▶ _WORK INSTRUCTIONS_
Check every line of the material below, and show those that contain "lines".

Segment Start: EXERCISE MATERIALS

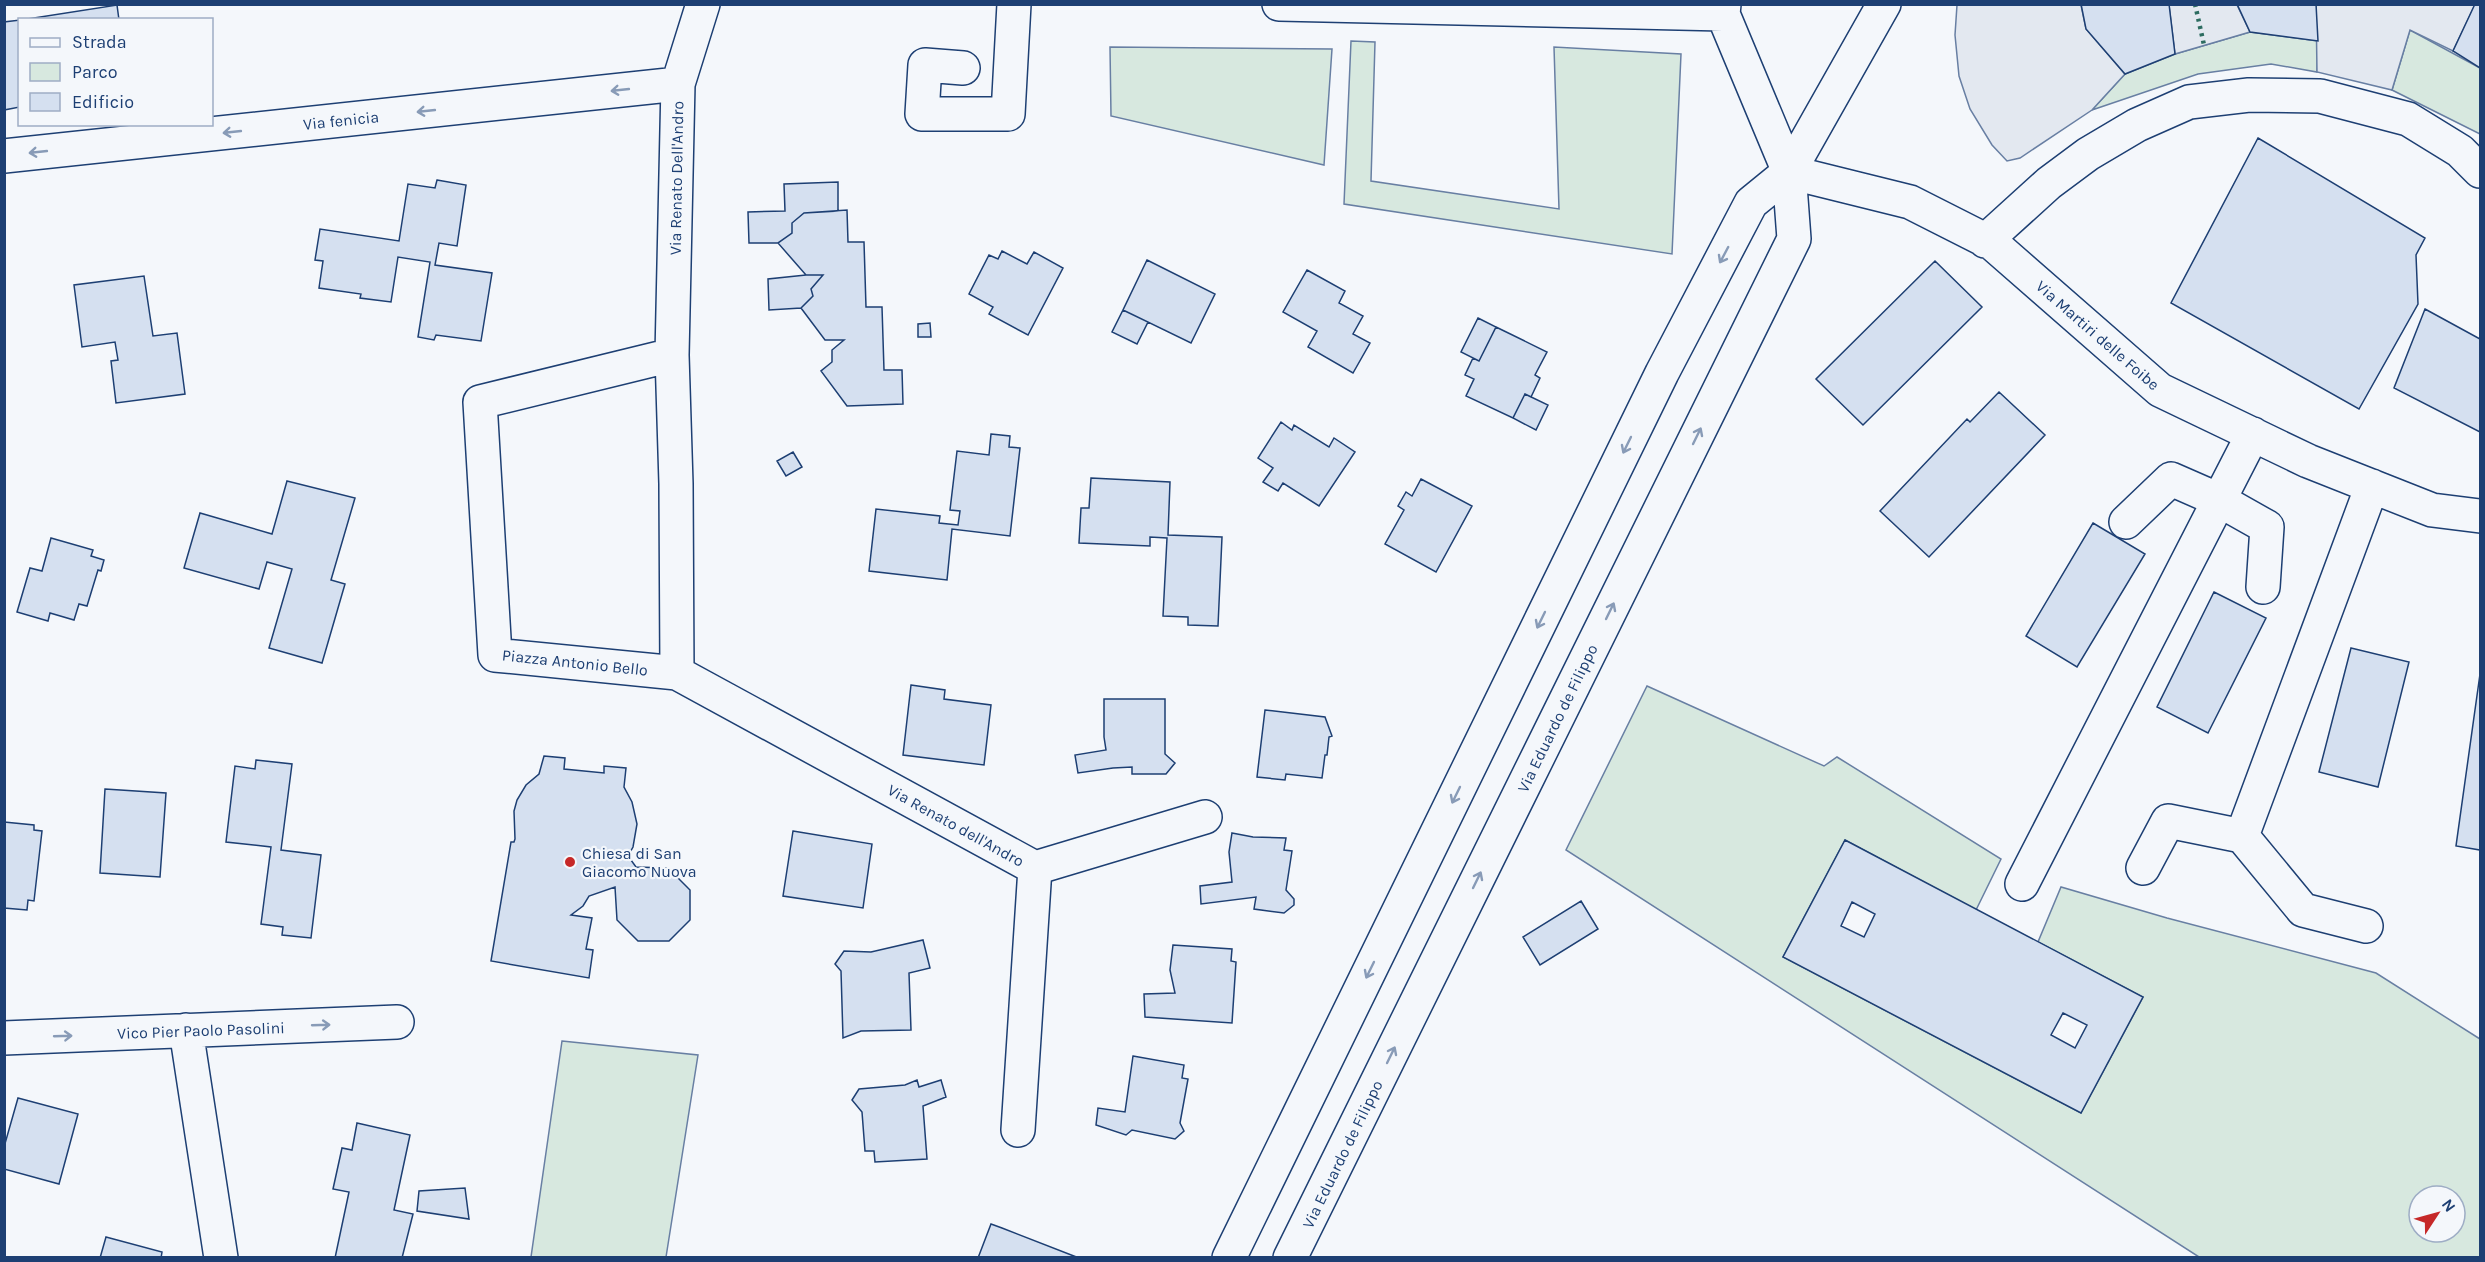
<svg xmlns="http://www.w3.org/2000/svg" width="2485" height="1262" font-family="Karla,sans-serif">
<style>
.green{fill:#d7e8df;stroke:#687fa3;stroke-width:1.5;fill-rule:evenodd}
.parking{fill:#e3e8f0;stroke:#687fa3;stroke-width:1.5}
.building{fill:#d5e0f0;stroke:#1d3f73;stroke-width:1.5;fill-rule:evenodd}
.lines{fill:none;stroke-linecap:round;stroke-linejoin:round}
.minor-casing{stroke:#1d3f73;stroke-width:36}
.minor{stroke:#f4f7fb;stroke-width:33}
.hedge{stroke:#2c6c60;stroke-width:4.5;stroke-dasharray:3 4.5;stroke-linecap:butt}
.oneway{stroke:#889bb7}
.poi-dot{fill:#c62828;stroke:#f4f7fb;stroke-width:2}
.labels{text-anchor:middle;stroke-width:4.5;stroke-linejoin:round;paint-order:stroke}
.street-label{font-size:16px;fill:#1d3f73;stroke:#f4f7fb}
.poi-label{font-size:16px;fill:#1d3f73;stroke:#f4f7fb;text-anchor:start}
</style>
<rect width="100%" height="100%" fill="#f4f7fb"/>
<path class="green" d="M2410,30L2480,68V134L2392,90Z
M2250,32L2318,41L2317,72L2271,64L2198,74L2092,110L2125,74L2175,54Z
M1351,41L1375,42L1371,181L1559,209L1554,47L1681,54L1672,254L1344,204Z
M1110,47L1332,49L1324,165L1111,116Z
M1647,686L1824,766L1837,757L2001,859L1976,910L1845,840L1783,957L2081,1113L2143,997L2038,942L2061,887L2167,918L2376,973L2480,1039V1257H2199L1566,850ZM2419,1196H2455V1232H2419Z
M562,1041L698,1055L666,1257H531Z"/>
<path class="parking" d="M1957,5H2081L2086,29L2125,74L2092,110L2020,158L2007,161L1992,145L1970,109L1959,76L1955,35Z
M2169,5H2237L2250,32L2175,54Z
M2316,5H2475L2453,51L2410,30L2392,90L2317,72Z"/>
<path class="building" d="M2081,4H2169L2175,54L2125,74L2086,29Z
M2237,4H2316L2318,41L2250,32Z
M2475,4H2480V68L2453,51Z
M117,5L119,20H21Z
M20,20V107L4,110V22Z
M2258,138L2425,238L2416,255L2418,304L2359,409L2171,303Z
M437,180L466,185L457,246L439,243L435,265L492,273L481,341L436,335L434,340L418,337L430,262L398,257L391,302L360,298L361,294L319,288L323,261L315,260L320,229L399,241L408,184L435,188Z
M838,182V211L804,213L792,223V233L778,243H749L748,212L785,211L784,184Z
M847,210L848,242H864L866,307H882L884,370H902L903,404L847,406L821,371L832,362V350L844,340H825L801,308L813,296L811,289L823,275H806L778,243L792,233V223L804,213Z
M1002,251L1027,264L1034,252L1063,268L1028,335L989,314L993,307L969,294L989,255L998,259Z
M1147,260L1215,294L1191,343L1123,310Z
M1935,261L1982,307L1863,425L1816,379Z
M1307,270L1345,291L1339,303L1363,316L1353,334L1370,343L1353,373L1308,347L1317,331L1283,312Z
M806,275H823L811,289L813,296L801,308L769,310L768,279Z
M144,276L153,336L177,333L185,394L116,403L111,361L118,360L115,342L82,347L74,285Z
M2425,309L2480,339V432L2394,388Z
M1123,310L1148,322L1137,344L1112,332Z
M1478,318L1496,327L1479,361L1461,352Z
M930,323L931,337H918V324Z
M1496,327L1547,352L1535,375L1540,378L1531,397L1525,394L1513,418L1466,396L1474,379L1465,375L1473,358L1479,361Z
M1999,392L2045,435L1929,557L1880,511L1967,419L1970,422Z
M1525,394L1548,405L1536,430L1513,418Z
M1281,422L1292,430L1294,425L1329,447L1334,438L1355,452L1319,506L1283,483L1278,491L1263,482L1273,468L1258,458Z
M991,434L1010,436L1009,447L1020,448L1010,536L952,529L947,580L869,571L876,509L940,516L939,523L958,525L960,511L950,510L957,451L989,455Z
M793,452L802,467L786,476L777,461Z
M1091,478L1170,482L1168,535L1222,537L1218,626L1188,625V617L1163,616L1167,538L1150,537V546L1079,543L1081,508H1089Z
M1421,479L1472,506L1436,572L1385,544L1404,510L1398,506L1406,492L1412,496Z
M287,481L355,498L331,580L345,584L322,663L269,648L292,569L267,562L259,589L184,568L200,513L272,534Z
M2093,523L2145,554L2077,667L2026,636Z
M51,538L93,550L91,556L104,560L101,571L98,570L87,606L79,604L74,620L50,613L48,621L17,612L30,568L42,571Z
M2214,592L2266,618L2208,733L2157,707Z
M2351,648L2409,662L2378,787L2319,772Z
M2480,674V850L2456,846Z
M911,685L945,690L944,699L991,705L984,765L903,755Z
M1104,699H1165V754L1175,763L1166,774H1132V767L1113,768L1078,773L1075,755L1106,750L1104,737Z
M1265,710L1325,717L1332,736L1329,737L1327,755H1325L1322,778L1286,774L1285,780L1257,777Z
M544,756L565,758L564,769L604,773V766L626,768L624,787L632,802L637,824L633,847L628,856L636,867L668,868L690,890V920L669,941H638L617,920L615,887L589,896L583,906L571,915L592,918L586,949L593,950L589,978L491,961L511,842H514L515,839L514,811L517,800L526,785L539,774Z
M256,760L292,764L281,850L321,855L311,938L282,935L283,927L261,924L271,847L226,842L235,766L255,769Z
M105,789L166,793L160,877L100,873Z
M4,822L34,825V830L42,831L34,901L28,900L27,910L4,908Z
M793,831L872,844L863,908L783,896Z
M1232,833L1253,837L1286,838L1284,850L1292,851L1286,890L1294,899V905L1284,913L1254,909L1256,897L1201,904L1200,886L1232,882L1229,852Z
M1845,840L2143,997L2081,1113L1783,957ZM1852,902L1875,914L1864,937L1841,926ZM2063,1013L2087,1025L2075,1048L2051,1035Z
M1581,901L1598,929L1540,965L1523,937Z
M923,940L930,968L909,973L911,1030L861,1031L843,1038L841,971L835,964L844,951L871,952Z
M1173,945L1232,949L1231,961L1236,962L1232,1023L1145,1017L1144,994L1175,993L1170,970Z
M1133,1056L1184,1065L1182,1078L1188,1079L1180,1123L1184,1131L1175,1139L1132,1130L1126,1135L1096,1125L1098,1108L1125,1112Z
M917,1080L919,1087L941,1080L946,1097L923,1106L927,1159L875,1162L874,1151H865L862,1112L852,1100L859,1089L905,1085Z
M18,1098L78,1114L59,1184L4,1169V1147Z
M357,1123L410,1135L394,1210L413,1214L402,1258H335L349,1192L333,1189L342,1148L352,1150Z
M465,1188L469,1219L417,1211L419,1191Z
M991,1224L1002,1228L1079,1258H978Z
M106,1237L162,1252L161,1258H100Z"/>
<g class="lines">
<g class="minor-casing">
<path id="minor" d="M1279,4L1723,14
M963,68L925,65L922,114H1008L1014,4
M4,156L678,84
M1789,172L1910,202L1993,244L2160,390L2308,461L2432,510L2480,516
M1985,241L2049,183L2088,154L2137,125L2189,102L2249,95L2320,96L2408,119L2460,151L2480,171
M672,355L480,402L495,655L677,673L676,484L672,355L678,84L703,4
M2126,522L2171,479L2219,500L2267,527L2263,587
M677,673L1035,868L1018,1130
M1035,868L1205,817
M2143,868L2168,821L2242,836
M2022,884L2253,434
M2366,926L2303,910L2242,836L2372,486
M186,1030L221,1258
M4,1038L397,1022
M1229,1258L1662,373L1751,203L1789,172L1884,4
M1290,1258L1794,239L1789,172L1723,14L1724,4"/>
</g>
<use href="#minor" class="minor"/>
<path class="hedge" d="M2195,4L2204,45"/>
</g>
<defs><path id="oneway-shaft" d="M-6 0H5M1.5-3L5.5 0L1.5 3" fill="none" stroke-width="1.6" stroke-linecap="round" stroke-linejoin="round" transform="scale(1.5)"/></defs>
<g class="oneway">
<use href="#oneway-shaft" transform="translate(620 90) rotate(174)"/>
<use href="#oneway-shaft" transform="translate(426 111) rotate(174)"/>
<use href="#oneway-shaft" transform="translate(232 132) rotate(174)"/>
<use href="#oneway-shaft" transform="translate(38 152) rotate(174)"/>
<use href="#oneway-shaft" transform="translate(1724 255) rotate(118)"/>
<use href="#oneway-shaft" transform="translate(1697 436) rotate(-64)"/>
<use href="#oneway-shaft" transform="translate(1627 445) rotate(116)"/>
<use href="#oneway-shaft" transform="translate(1610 611) rotate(-64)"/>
<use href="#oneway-shaft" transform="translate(1541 620) rotate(116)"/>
<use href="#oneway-shaft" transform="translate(1456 795) rotate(116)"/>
<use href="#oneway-shaft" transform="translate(1477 880) rotate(-64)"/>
<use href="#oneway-shaft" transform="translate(1370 970) rotate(116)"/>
<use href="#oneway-shaft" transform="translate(321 1025) rotate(-2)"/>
<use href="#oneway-shaft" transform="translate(63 1036) rotate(-2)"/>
<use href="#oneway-shaft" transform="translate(1391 1055) rotate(-64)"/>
</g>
<circle class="poi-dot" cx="570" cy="862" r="6"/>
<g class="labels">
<g class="street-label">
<text transform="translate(341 120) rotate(-6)" y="6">Via fenicia</text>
<text transform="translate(676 178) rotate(-89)" y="6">Via Renato Dell'Andro</text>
<text transform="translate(2098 335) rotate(41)" y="6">Via Martiri delle Foibe</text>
<text transform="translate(575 662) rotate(6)" y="6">Piazza Antonio Bello</text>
<text transform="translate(1557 718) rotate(-64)" y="6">Via Eduardo de Filippo</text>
<text transform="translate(956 825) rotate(29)" y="6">Via Renato dell'Andro</text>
<text transform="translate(201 1030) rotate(-2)" y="6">Vico Pier Paolo Pasolini</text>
<text transform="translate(1342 1154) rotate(-64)" y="6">Via Eduardo de Filippo</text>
</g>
<g class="poi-label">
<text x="582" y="859">Chiesa di San<tspan x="582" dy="18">Giacomo Nuova</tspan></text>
</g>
</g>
<rect width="2485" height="1262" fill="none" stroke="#1d3f73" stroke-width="12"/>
<rect x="18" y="18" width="195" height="108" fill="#f4f7fb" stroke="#9eadc5" stroke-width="1.5"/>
<rect x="30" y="38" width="30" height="9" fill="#f4f7fb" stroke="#9eadc5" stroke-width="1.5"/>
<text x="72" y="48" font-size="18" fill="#1d3f73">Strada</text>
<rect x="30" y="63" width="30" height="18" fill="#d7e8df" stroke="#9eadc5" stroke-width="1.5"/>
<text x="72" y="78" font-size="18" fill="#1d3f73">Parco</text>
<rect x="30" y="93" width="30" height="18" fill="#d5e0f0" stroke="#9eadc5" stroke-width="1.5"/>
<text x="72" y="108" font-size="18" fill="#1d3f73">Edificio</text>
<g transform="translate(2437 1214) rotate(54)"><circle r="28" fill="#f4f7fb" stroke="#9eadc5" stroke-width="1.5"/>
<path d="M0-4.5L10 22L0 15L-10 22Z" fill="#c62828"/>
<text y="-9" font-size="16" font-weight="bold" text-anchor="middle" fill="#1d3f73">N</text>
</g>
</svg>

Segment End: EXERCISE MATERIALS

▶ _FINISHED TASK_
.lines{fill:none;stroke-linecap:round;stroke-linejoin:round}
<g class="lines">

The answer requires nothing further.